I then enjoyed eight very happy years, filled with skiing, bicycling, gardening, web site maintenance, and traveling, before doctors discovered that apparently the tumor had not been removed without some tiny part escaping and landing in my liver (perhaps even before the surgery). By 2011 I had a huge tumor on my liver which could not be dealt with by surgery. All they could do was use chemo-therapy to try to slow it down, and so they did, for more than six months from fall 2011 to spring 2012. By then the liver tumor had shrunk and the lung spots were gone so, because I didn't tolerate the chemo very well, the doctor stopped it for a few months so I could enjoy the summer.
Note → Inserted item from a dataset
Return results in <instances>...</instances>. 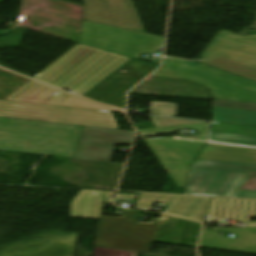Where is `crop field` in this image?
Returning <instances> with one entry per match:
<instances>
[{"mask_svg":"<svg viewBox=\"0 0 256 256\" xmlns=\"http://www.w3.org/2000/svg\"><path fill=\"white\" fill-rule=\"evenodd\" d=\"M150 119L156 128L139 130L141 137H151L157 136V134L173 133L178 131V129H192L200 134L197 137L177 136L143 139L147 146L169 143L186 155L195 159L206 144L205 138L207 135L208 123L162 117H150Z\"/></svg>","mask_w":256,"mask_h":256,"instance_id":"7","label":"crop field"},{"mask_svg":"<svg viewBox=\"0 0 256 256\" xmlns=\"http://www.w3.org/2000/svg\"><path fill=\"white\" fill-rule=\"evenodd\" d=\"M84 20L145 32L132 0H83Z\"/></svg>","mask_w":256,"mask_h":256,"instance_id":"8","label":"crop field"},{"mask_svg":"<svg viewBox=\"0 0 256 256\" xmlns=\"http://www.w3.org/2000/svg\"><path fill=\"white\" fill-rule=\"evenodd\" d=\"M30 79L0 69V100L5 99Z\"/></svg>","mask_w":256,"mask_h":256,"instance_id":"16","label":"crop field"},{"mask_svg":"<svg viewBox=\"0 0 256 256\" xmlns=\"http://www.w3.org/2000/svg\"><path fill=\"white\" fill-rule=\"evenodd\" d=\"M135 132L84 126L74 158L110 162L114 145L132 143Z\"/></svg>","mask_w":256,"mask_h":256,"instance_id":"9","label":"crop field"},{"mask_svg":"<svg viewBox=\"0 0 256 256\" xmlns=\"http://www.w3.org/2000/svg\"><path fill=\"white\" fill-rule=\"evenodd\" d=\"M214 106L256 111V104H250V103H239V102H228V101L214 100Z\"/></svg>","mask_w":256,"mask_h":256,"instance_id":"19","label":"crop field"},{"mask_svg":"<svg viewBox=\"0 0 256 256\" xmlns=\"http://www.w3.org/2000/svg\"><path fill=\"white\" fill-rule=\"evenodd\" d=\"M219 230L230 231L236 237L232 239L221 236L215 231H204L199 247L256 254V228Z\"/></svg>","mask_w":256,"mask_h":256,"instance_id":"12","label":"crop field"},{"mask_svg":"<svg viewBox=\"0 0 256 256\" xmlns=\"http://www.w3.org/2000/svg\"><path fill=\"white\" fill-rule=\"evenodd\" d=\"M172 180L182 188L186 186L188 171L193 159L169 144L149 147Z\"/></svg>","mask_w":256,"mask_h":256,"instance_id":"14","label":"crop field"},{"mask_svg":"<svg viewBox=\"0 0 256 256\" xmlns=\"http://www.w3.org/2000/svg\"><path fill=\"white\" fill-rule=\"evenodd\" d=\"M163 66L179 71L182 79L211 86L216 98L256 103V82L196 62L164 58Z\"/></svg>","mask_w":256,"mask_h":256,"instance_id":"3","label":"crop field"},{"mask_svg":"<svg viewBox=\"0 0 256 256\" xmlns=\"http://www.w3.org/2000/svg\"><path fill=\"white\" fill-rule=\"evenodd\" d=\"M256 165L195 160L185 194L256 198V191L239 190Z\"/></svg>","mask_w":256,"mask_h":256,"instance_id":"2","label":"crop field"},{"mask_svg":"<svg viewBox=\"0 0 256 256\" xmlns=\"http://www.w3.org/2000/svg\"><path fill=\"white\" fill-rule=\"evenodd\" d=\"M82 127L0 118V151L73 158Z\"/></svg>","mask_w":256,"mask_h":256,"instance_id":"1","label":"crop field"},{"mask_svg":"<svg viewBox=\"0 0 256 256\" xmlns=\"http://www.w3.org/2000/svg\"><path fill=\"white\" fill-rule=\"evenodd\" d=\"M152 76H156V77H160V78H164V79H168V80H173V81H177L179 80V76L177 74V71L174 70H170L167 68L162 67L161 69H159L155 74H153ZM201 85V84H200ZM206 88H209V86H205L202 85Z\"/></svg>","mask_w":256,"mask_h":256,"instance_id":"20","label":"crop field"},{"mask_svg":"<svg viewBox=\"0 0 256 256\" xmlns=\"http://www.w3.org/2000/svg\"><path fill=\"white\" fill-rule=\"evenodd\" d=\"M5 100L122 112L114 107L96 104L85 98L63 93L33 80Z\"/></svg>","mask_w":256,"mask_h":256,"instance_id":"10","label":"crop field"},{"mask_svg":"<svg viewBox=\"0 0 256 256\" xmlns=\"http://www.w3.org/2000/svg\"><path fill=\"white\" fill-rule=\"evenodd\" d=\"M198 62L256 81V34L220 31Z\"/></svg>","mask_w":256,"mask_h":256,"instance_id":"4","label":"crop field"},{"mask_svg":"<svg viewBox=\"0 0 256 256\" xmlns=\"http://www.w3.org/2000/svg\"><path fill=\"white\" fill-rule=\"evenodd\" d=\"M212 132L256 136V128L212 123Z\"/></svg>","mask_w":256,"mask_h":256,"instance_id":"18","label":"crop field"},{"mask_svg":"<svg viewBox=\"0 0 256 256\" xmlns=\"http://www.w3.org/2000/svg\"><path fill=\"white\" fill-rule=\"evenodd\" d=\"M214 115V122L256 126L254 111L214 107Z\"/></svg>","mask_w":256,"mask_h":256,"instance_id":"15","label":"crop field"},{"mask_svg":"<svg viewBox=\"0 0 256 256\" xmlns=\"http://www.w3.org/2000/svg\"><path fill=\"white\" fill-rule=\"evenodd\" d=\"M209 142L256 147V137L210 133Z\"/></svg>","mask_w":256,"mask_h":256,"instance_id":"17","label":"crop field"},{"mask_svg":"<svg viewBox=\"0 0 256 256\" xmlns=\"http://www.w3.org/2000/svg\"><path fill=\"white\" fill-rule=\"evenodd\" d=\"M211 199L205 197L140 193L134 208L150 209L152 207L150 205L156 202H171L163 213L204 223Z\"/></svg>","mask_w":256,"mask_h":256,"instance_id":"11","label":"crop field"},{"mask_svg":"<svg viewBox=\"0 0 256 256\" xmlns=\"http://www.w3.org/2000/svg\"><path fill=\"white\" fill-rule=\"evenodd\" d=\"M0 117L119 129L107 111L0 101Z\"/></svg>","mask_w":256,"mask_h":256,"instance_id":"6","label":"crop field"},{"mask_svg":"<svg viewBox=\"0 0 256 256\" xmlns=\"http://www.w3.org/2000/svg\"><path fill=\"white\" fill-rule=\"evenodd\" d=\"M201 224L163 215L155 241L195 247Z\"/></svg>","mask_w":256,"mask_h":256,"instance_id":"13","label":"crop field"},{"mask_svg":"<svg viewBox=\"0 0 256 256\" xmlns=\"http://www.w3.org/2000/svg\"><path fill=\"white\" fill-rule=\"evenodd\" d=\"M80 44L139 59L163 50L164 38L83 21Z\"/></svg>","mask_w":256,"mask_h":256,"instance_id":"5","label":"crop field"}]
</instances>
By late summer of 2012, we discovered that, with no chemo to hold it back, the cancer was progressing rapidly, so starting in fall 2012 and extending over more than a year, I had four injections of radioactive Y-90 microbeads, plus two or three new chemo products. The doctor assured us that colon cancer tends to spread only to the liver and lungs and by this time it had visited both.

In early spring 2014 a scan showed that the chemo was not holding back the spread and growth of tumors in my lungs but that the chemo was doing further damage to my liver. I was also suffering several modest side effects so we agreed with the doctor to terminate all treatment and to try to enjoy my remaining months. The doctor's experienced estimate is that I have just a few months left.

Please don't pity me. I'm 76 and have enjoyed a very good life, and a great part of that good life was my 31 years in the SUNY Plattsburgh Mathematics Department. There was never a morning that I wasn't eager to walk down to the College and try to help students learn mathematics.